WHAT TO PRODUCE: The copy should hold exactly the lines below from the one that contains "plan reflects our" through the one that contains "download any human face image" and nothing else, so no pictures.

(Data records)

╭──

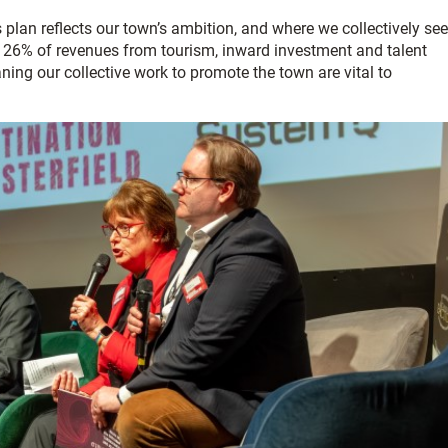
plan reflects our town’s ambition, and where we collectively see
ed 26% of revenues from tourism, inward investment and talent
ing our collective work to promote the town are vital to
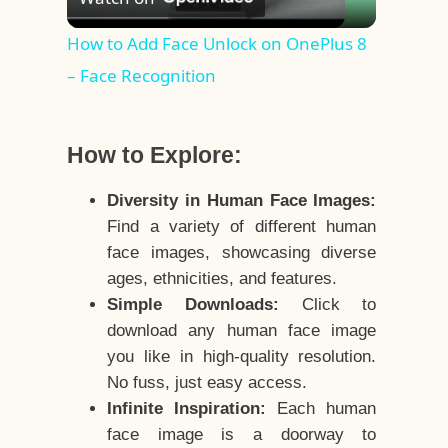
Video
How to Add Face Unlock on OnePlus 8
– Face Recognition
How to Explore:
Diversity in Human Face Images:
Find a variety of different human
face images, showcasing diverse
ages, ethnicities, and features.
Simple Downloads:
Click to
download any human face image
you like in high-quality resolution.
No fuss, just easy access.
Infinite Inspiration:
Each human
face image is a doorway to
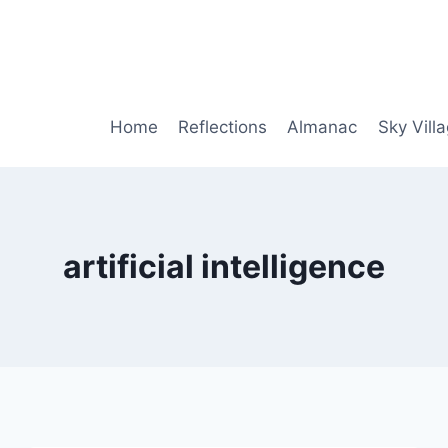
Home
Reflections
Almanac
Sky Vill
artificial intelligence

╰──
╭──

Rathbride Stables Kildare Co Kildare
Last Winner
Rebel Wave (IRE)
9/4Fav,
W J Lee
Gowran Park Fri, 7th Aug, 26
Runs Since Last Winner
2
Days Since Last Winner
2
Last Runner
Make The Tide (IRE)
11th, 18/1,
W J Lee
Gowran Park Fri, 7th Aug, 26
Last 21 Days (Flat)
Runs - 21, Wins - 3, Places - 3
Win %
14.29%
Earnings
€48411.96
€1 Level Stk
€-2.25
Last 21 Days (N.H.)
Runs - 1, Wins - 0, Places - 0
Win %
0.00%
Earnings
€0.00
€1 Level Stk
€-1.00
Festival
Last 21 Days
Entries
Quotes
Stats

╰──
╭──

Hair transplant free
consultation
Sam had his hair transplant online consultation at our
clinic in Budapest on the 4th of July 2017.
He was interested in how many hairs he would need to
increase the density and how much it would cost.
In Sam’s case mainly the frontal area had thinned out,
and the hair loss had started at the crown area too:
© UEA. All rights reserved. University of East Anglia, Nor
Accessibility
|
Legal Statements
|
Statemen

╰──

RESULT:
plan reflects our town’s ambition, and where we collectively see
ed 26% of revenues from tourism, inward investment and talent
ing our collective work to promote the town are vital to
Video
How to Add Face Unlock on OnePlus 8
– Face Recognition
How to Explore:
Diversity in Human Face Images:
Find a variety of different human
face images, showcasing diverse
ages, ethnicities, and features.
Simple Downloads:
Click to
download any human face image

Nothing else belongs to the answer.